What exactly would you say it is you do here?
QA stands for “Quality Assurance”. It can mean a lot of different things, but the way I like to think of it is “breaking things before our customers”. A gentler way of looking at it: testing changes to our software before we roll them out to production machines, to try to catch things that could go wrong. And there are a LOT of things that can go wrong. Let me walk you through a quick overview!
DreamHost employs a team of developers, working on products like DreamObjects and DreamCompute and all kinds of other projects you may be aware of, such as integration with external services like CloudFlare.
Our developers use git to manage the source code for the projects they work on. Most of the repositores for open-source projects we contribute to (or create) are available on GitHub, but we also have an internal server running Gerrit for code review. Whenever changes are pushed to GitHub or Gerrit, Jenkins runs automated tests written by the developers and QA against the new code. Jenkins integrates with Gerrit via a couple of handy plugins, and automatically votes against changes that break tests.
Happily ever after?
The only problem with this approach is that it only works when there are automated tests for Jenkins to run. Sometimes, the code being changed doesn’t have any automated tests. Before these changes can go live, they need to be looked at by someone other than the developers. As a QA engineer, I need to know a few things, like:
How did this work before? How should it work now? Are there any special setup instructions? Where can I get a good burrito around here?

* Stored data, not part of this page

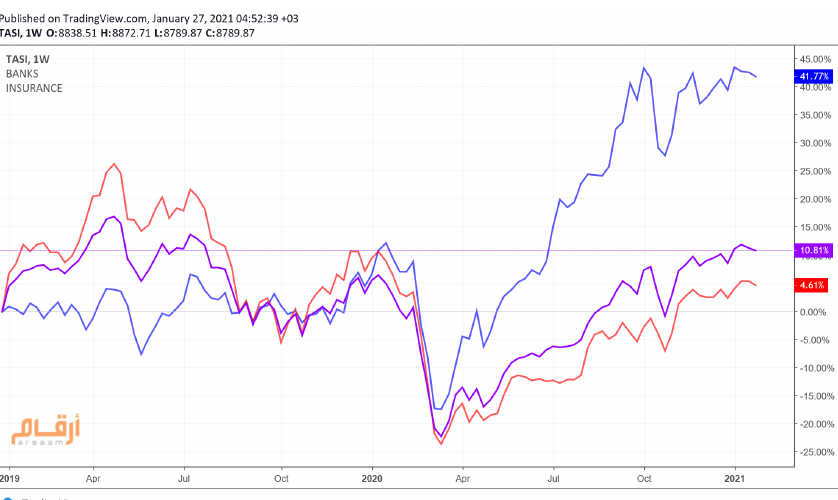
Figure 2. TASI vs. Insurance and Banking sectors since beginning 2019. In violet Tadawul index, in red the banking stock index, in blue the insurance stock index. Notice that banking (4.61%) underperformed the index (10.81%) while insurance strongly overperformed (40.71%). Source Argaam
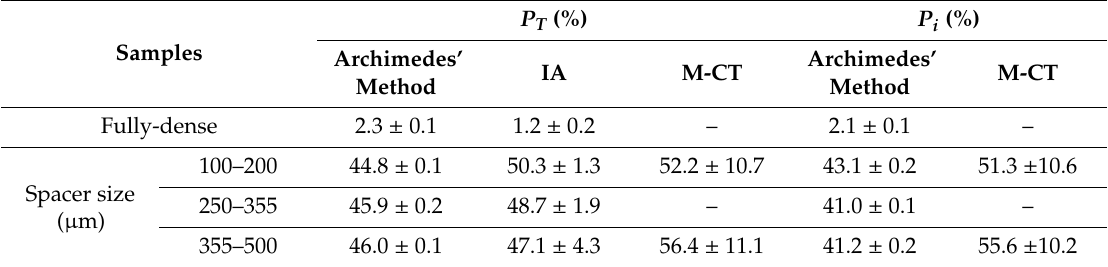
Table 1. Total, interconnected, and isolated porosity evaluated by di ff erent characterization techniques.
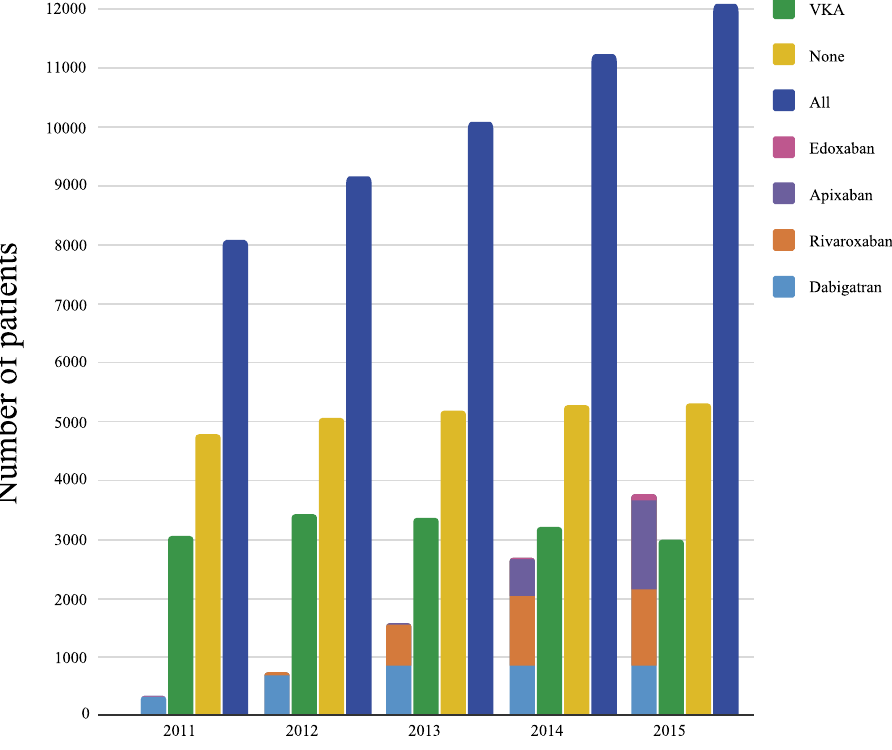
Figure 2. Time trends in the numbers of oral anticoagulant prescriptions. Figure shows time trends in the number of patients who were prescribed VKA, each of the four DOACs, and that of all DOAC-prescribed patients combined, among all. Af patients aged ≥ 65 years. VKA vitamin K antagonist, DOACs direct oral anticoagulants.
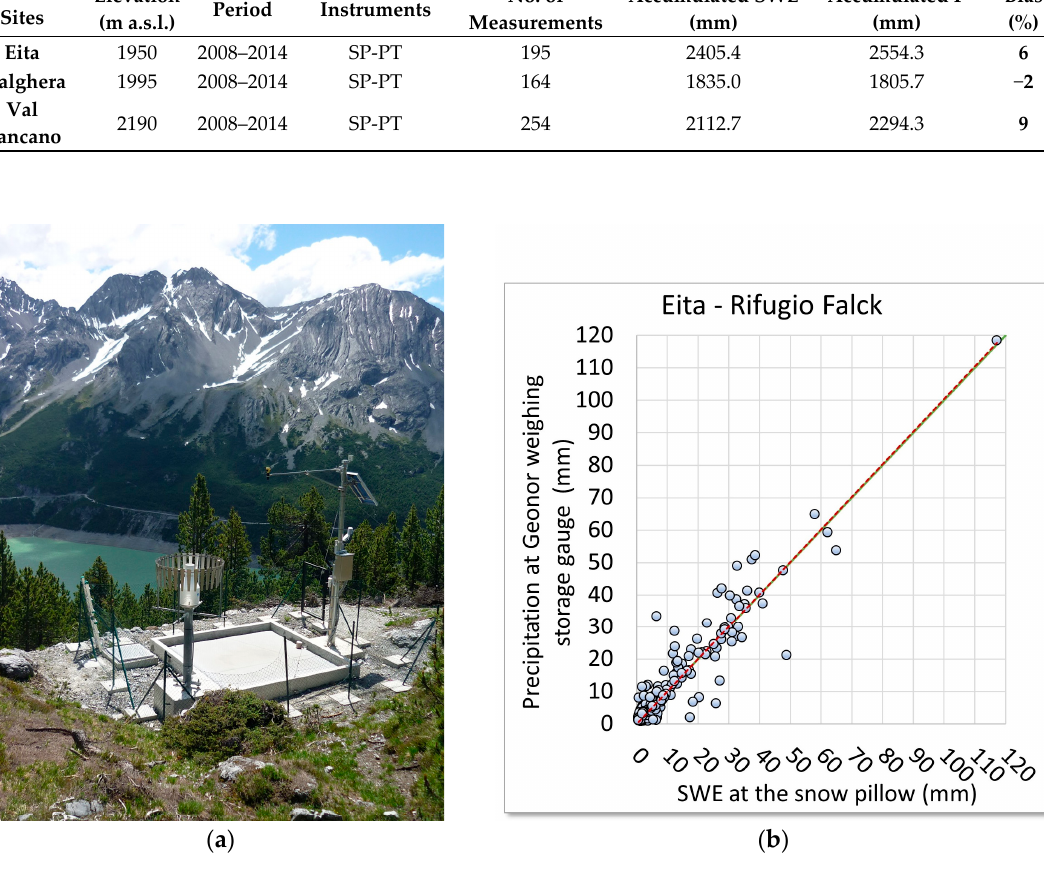
Figure 5. ( a ) Val Cancano monitoring site managed by A2A equipped with Geonor T200B weighing storage gauge with an Alter-type wind-shield and snow pillow; and ( b ) a comparison of daily precipitation measurements: melted snow measured by the Geonor weighing storage gauge with an Alter-type wind-shield versus SWE of fresh fallen snow measured by snow pillows, for the period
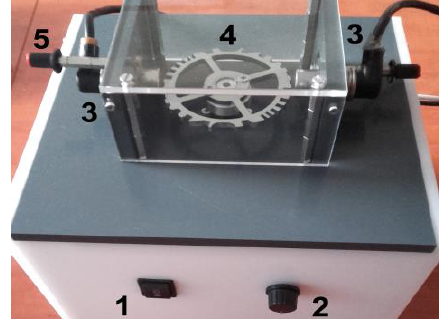
Fig. 1. A view of the prepared stand with marked components: 1 - power and rotation direction change switch, 2 - speed potentiometer, 3 - inductive rotational speed sensors, 4 - rotating ferromagnetic disk, 5 - sensor position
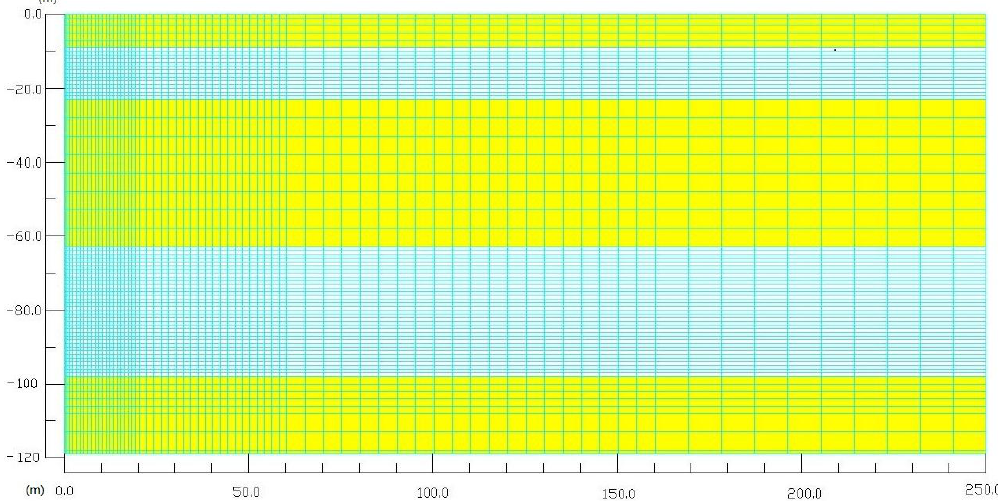
Figure 5. Domain discretization of the hydrate reservoir in the simulations.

(Burritos are essential to the QA process.)
Armed with this knowledge, I try to exercise the new feature as much as I can. For example, one of the changes that we’ve made to the panel since I started here is automatic (free!) DNS hosting when a domain is added to an account. Testing this involved registering new domains, as well as transferring domains in from an outside registrar, and making sure that DNS hosting was automatically enabled on the new domain. Usually, things aren’t perfect on the first attempt, so I file bugs against the developers responsible for the new code and work with them to make sure we’re in agreement about what is happening, what should be happening, and what I did that got it to break.
That’s not quite the entire story, but release engineering is worth a whole post on its own. Hopefully, this post provided a useful high-level overview of QA at DreamHost, and in future entries I’ll get to go into more detail about what kinds of tools we use for automated testing.